▶ **PAGE TEXT**
--------

[ About the Model | Model Weights | Improve Model | Save and Share Model ]
| 2D QSAR Tutorial |
To Learn from a data set and make a model:
First load in a table of data on which you wish to perform the learn and predict functions. See the tables chapter for more information on ICM tables.
- Read in your data e.g. chemical spreadsheet (e.g. File/Open SDF or .csv). It is usually recommended to Convert the IC50 to pIC50 (-LogIC50)
- Select Tools/Table/Build Prediction Model (Learn) or use the Chemistry/Build Prediction Model option.
- Enter the name of table with which you want to perform the predictions. You may locate your table from the drop down arrow menu.
- Select the Column from which you wish to learn. Use the drop down arrow to select. NOTE If the table does not contain any numeric (integer or real) columns, there is nothing to predict, so the "Build Prediction Model - Learn" button will be disabled. For classification models ensure your training column contains integers (e.g., 1 = active, 0 = inactive). The "Learn" dialog will allow you to train a classifier using the selected descriptors.
- Enter a name for the learn model.
- Select which learning method you wish to use from the drop down menu (PLS, PCRegression, Nearest Neighbor Kernel Regression, Random Forest Regression, Bayesian Classifier, Random Forest Classifier).
- Select whether you would like ICM to estimate the number of latent variables or you can specify a range. Latent Variables (LVs). LVs are the new, combined variables PLS creates to maximize the correlation between structure and activity. You can either let the software automatically estimate the optimal number using cross-validation (which is usually the best approach) or you can define the range yourself. Choosing the ideal number of latent variables prevents underfitting or overfitting.
- Select No Free Term Constraint:f(0)=0 if you would the PLS method to find a constant and add it to the model.
Descriptors
- Select which columns (descriptors) of your table you wish to use to 'learn'. You can select just the mol column or all numerical columns.
Chemical Fingerprints
- If you are using chemical descriptors select the fingerprint method want to use Linear or Extended Connectivity Fingerprints (ECFP)
- Select Binary if you want to use Binary fingerprints - do not check if you want to use counted.
- Minimal chain length the minimal length of the chain of atoms, enumerated in each compound, usually it is 1 which means that you will consider an atomic composition numbers as descriptors. The typing of atoms can be customized with the map argument. .
- Maximal chain length the maximal length of the chain atoms and bonds enumerated in each compound Usually it is 3 or 4. Larger values of this parameter will lead to a large number of possible combinations. To overcome that, either the typing needs to be simple (e.g. only sp2 and sp3 property, regardless of the atom number), or the data set needs to be really large.
- Length - this is the total number of bins in a final fingerprint. Typically the size (either explicit or automatically estimated) is in a hundreds to thousands range. We recommend to check the auto option.
Test
- Select the number of cross-validation groups you wish to use or selected rows can be used for cross validation.
The number of iterations will impact the speed of the calculation. 5 is the default number of groups but 2 would be
the least rigorous and selecting the 'Leave-1-out' would be the most rigorous calculation.

--------

▶ **YOUR OBJECTIVE**
In the QSAR tutorial, what is the default number of cross-validation groups?

--------

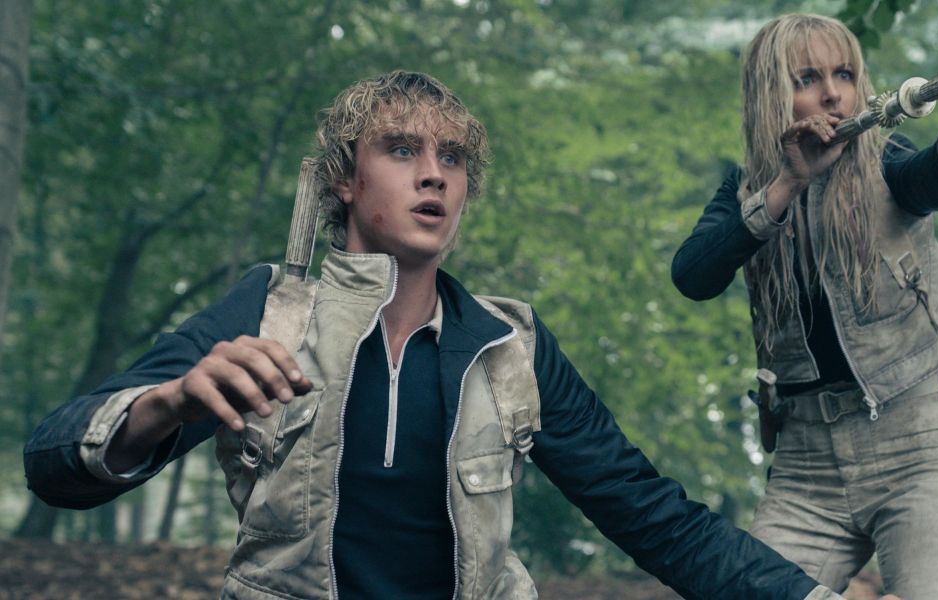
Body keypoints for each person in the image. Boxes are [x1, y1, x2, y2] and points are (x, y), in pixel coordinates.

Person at [23, 69, 883, 600]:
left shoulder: (511, 347)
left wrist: (810, 599)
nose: (433, 174)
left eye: (452, 158)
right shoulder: (270, 311)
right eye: (401, 150)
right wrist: (166, 405)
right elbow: (54, 462)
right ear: (344, 181)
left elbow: (656, 519)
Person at [671, 14, 938, 600]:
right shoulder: (745, 189)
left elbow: (936, 182)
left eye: (843, 74)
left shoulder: (886, 154)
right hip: (804, 467)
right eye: (807, 79)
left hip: (917, 445)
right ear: (770, 94)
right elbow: (693, 276)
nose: (832, 94)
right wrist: (787, 184)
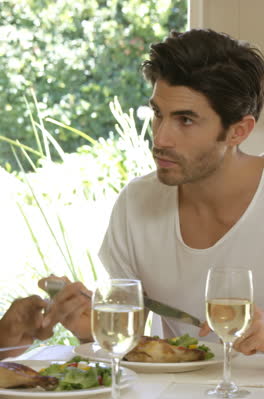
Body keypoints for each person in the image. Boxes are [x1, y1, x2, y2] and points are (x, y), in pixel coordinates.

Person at [40, 28, 264, 355]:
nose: (160, 139)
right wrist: (90, 330)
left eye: (185, 120)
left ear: (237, 131)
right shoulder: (137, 203)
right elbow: (131, 343)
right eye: (159, 114)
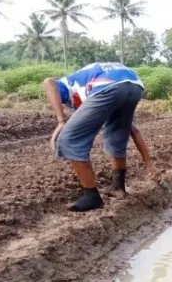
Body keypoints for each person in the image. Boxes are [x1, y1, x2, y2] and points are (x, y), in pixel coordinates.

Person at [44, 62, 160, 212]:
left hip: (108, 85)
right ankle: (118, 188)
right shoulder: (86, 88)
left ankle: (92, 196)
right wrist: (149, 165)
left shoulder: (68, 86)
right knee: (118, 133)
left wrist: (61, 121)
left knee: (69, 139)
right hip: (134, 85)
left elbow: (49, 82)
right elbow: (134, 131)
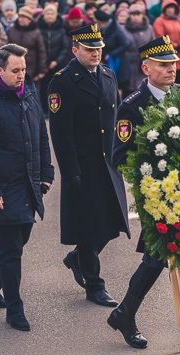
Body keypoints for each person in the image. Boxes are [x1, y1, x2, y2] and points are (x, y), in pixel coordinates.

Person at [108, 36, 180, 355]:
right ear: (146, 68)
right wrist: (157, 178)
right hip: (157, 199)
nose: (171, 69)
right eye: (163, 64)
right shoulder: (132, 105)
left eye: (173, 63)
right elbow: (119, 156)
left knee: (157, 260)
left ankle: (124, 313)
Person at [0, 43, 54, 332]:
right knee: (12, 249)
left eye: (24, 69)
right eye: (15, 71)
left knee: (19, 241)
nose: (21, 75)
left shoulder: (28, 92)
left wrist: (46, 172)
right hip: (1, 188)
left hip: (27, 183)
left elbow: (41, 133)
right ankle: (15, 310)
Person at [47, 24, 131, 307]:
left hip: (108, 163)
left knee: (110, 223)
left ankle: (76, 259)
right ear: (75, 50)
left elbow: (117, 119)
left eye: (98, 49)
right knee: (88, 227)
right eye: (89, 49)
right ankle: (95, 286)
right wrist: (70, 170)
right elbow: (60, 132)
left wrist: (123, 154)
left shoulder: (108, 74)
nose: (96, 53)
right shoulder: (63, 81)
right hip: (83, 165)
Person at [7, 6, 47, 90]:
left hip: (32, 69)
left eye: (24, 17)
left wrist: (41, 70)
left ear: (29, 19)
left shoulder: (36, 32)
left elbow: (41, 52)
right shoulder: (11, 31)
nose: (21, 19)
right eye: (20, 16)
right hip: (14, 68)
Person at [38, 3, 68, 110]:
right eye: (47, 13)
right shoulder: (39, 29)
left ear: (55, 15)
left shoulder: (61, 29)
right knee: (44, 88)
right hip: (43, 65)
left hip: (57, 64)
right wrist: (44, 62)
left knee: (57, 87)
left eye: (52, 13)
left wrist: (56, 61)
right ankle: (45, 109)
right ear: (44, 15)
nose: (49, 15)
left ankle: (57, 108)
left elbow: (65, 48)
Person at [94, 10, 131, 96]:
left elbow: (126, 44)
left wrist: (112, 54)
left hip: (119, 62)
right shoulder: (102, 30)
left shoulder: (116, 28)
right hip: (106, 61)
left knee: (118, 85)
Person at [120, 4, 155, 94]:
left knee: (143, 89)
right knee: (128, 91)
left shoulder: (149, 28)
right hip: (128, 64)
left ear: (142, 15)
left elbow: (152, 44)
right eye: (133, 14)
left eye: (138, 14)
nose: (135, 17)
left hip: (144, 63)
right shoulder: (123, 29)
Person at [153, 0, 180, 83]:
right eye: (168, 7)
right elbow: (161, 36)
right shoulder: (159, 21)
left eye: (172, 7)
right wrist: (175, 45)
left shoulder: (179, 20)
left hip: (179, 54)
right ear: (164, 9)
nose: (170, 9)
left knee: (179, 77)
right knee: (168, 78)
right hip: (167, 54)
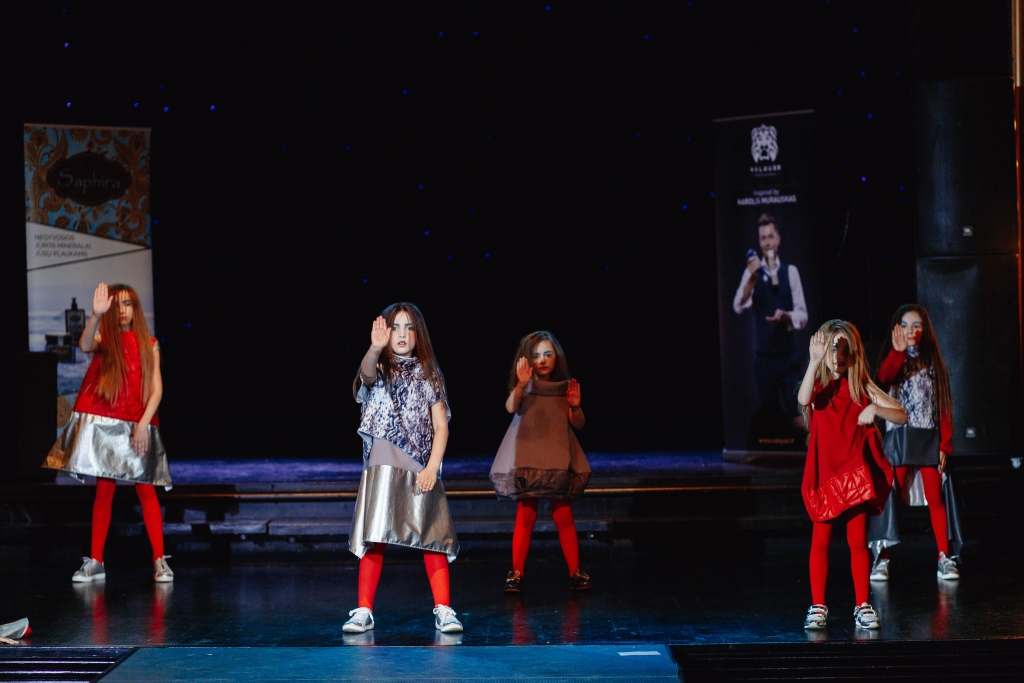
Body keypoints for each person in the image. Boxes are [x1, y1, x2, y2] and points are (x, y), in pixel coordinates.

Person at [343, 303, 462, 635]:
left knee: (431, 536)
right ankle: (364, 610)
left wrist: (432, 467)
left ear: (418, 334)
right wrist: (374, 348)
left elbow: (441, 426)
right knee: (375, 535)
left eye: (409, 327)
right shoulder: (380, 367)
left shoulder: (429, 374)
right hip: (383, 460)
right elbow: (366, 375)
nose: (402, 334)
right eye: (395, 327)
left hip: (420, 463)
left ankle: (444, 608)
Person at [43, 283, 173, 583]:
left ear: (135, 309)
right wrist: (95, 315)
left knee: (146, 489)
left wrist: (143, 425)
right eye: (117, 305)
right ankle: (96, 561)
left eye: (128, 304)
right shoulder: (105, 339)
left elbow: (157, 389)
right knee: (104, 490)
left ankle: (159, 561)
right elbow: (85, 345)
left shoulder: (150, 343)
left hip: (138, 422)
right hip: (107, 421)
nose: (123, 310)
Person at [798, 320, 905, 630]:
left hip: (854, 476)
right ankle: (818, 605)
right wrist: (814, 361)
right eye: (834, 347)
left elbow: (901, 414)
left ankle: (862, 604)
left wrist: (877, 410)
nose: (839, 355)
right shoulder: (819, 386)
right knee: (821, 541)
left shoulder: (861, 387)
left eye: (845, 348)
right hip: (825, 475)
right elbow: (803, 399)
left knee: (857, 542)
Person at [490, 331, 591, 594]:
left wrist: (575, 406)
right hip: (529, 457)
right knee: (526, 515)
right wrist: (521, 385)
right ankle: (516, 573)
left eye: (548, 354)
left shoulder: (564, 388)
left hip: (558, 456)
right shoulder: (525, 387)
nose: (543, 360)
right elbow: (510, 407)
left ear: (557, 357)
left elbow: (578, 424)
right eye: (536, 355)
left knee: (564, 515)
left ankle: (575, 572)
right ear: (527, 359)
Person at [868, 305, 962, 581]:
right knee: (888, 495)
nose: (911, 330)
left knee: (935, 496)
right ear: (897, 328)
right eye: (906, 325)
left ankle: (944, 557)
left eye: (917, 325)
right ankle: (882, 557)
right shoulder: (894, 357)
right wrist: (898, 353)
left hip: (928, 437)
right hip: (900, 437)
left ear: (925, 329)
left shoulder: (933, 362)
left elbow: (942, 405)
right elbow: (883, 379)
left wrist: (945, 445)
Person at [733, 213, 808, 428]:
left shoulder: (790, 272)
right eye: (763, 238)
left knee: (797, 416)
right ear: (759, 242)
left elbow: (803, 316)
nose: (767, 242)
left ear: (778, 239)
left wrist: (786, 316)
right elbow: (738, 305)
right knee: (770, 418)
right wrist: (751, 280)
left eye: (771, 237)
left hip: (787, 358)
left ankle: (802, 449)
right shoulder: (752, 273)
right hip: (764, 360)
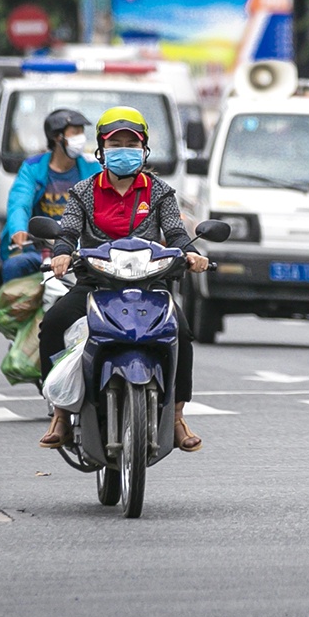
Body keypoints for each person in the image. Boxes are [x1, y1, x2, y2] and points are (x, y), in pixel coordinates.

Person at [37, 106, 209, 453]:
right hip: (97, 281)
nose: (124, 150)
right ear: (101, 150)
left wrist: (190, 254)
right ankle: (59, 412)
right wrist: (61, 253)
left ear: (143, 149)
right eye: (117, 144)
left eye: (132, 143)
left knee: (183, 332)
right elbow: (68, 231)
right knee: (53, 324)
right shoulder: (84, 191)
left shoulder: (159, 191)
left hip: (150, 282)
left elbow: (175, 232)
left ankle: (176, 416)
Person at [1, 108, 99, 282]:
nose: (81, 138)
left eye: (82, 132)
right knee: (15, 265)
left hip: (83, 249)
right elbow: (19, 202)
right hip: (40, 249)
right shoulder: (33, 167)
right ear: (57, 137)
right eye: (75, 133)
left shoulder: (93, 167)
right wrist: (18, 229)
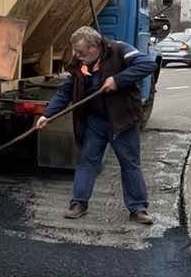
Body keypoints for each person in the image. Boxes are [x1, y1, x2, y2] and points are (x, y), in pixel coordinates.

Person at [35, 25, 157, 224]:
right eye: (75, 51)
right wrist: (48, 114)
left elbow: (148, 65)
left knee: (130, 164)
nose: (76, 55)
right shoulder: (79, 64)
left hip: (122, 120)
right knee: (87, 161)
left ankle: (138, 208)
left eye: (80, 52)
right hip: (96, 121)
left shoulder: (120, 50)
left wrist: (118, 80)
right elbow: (66, 90)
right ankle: (79, 203)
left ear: (94, 47)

--------

▶ **ANSWER**
5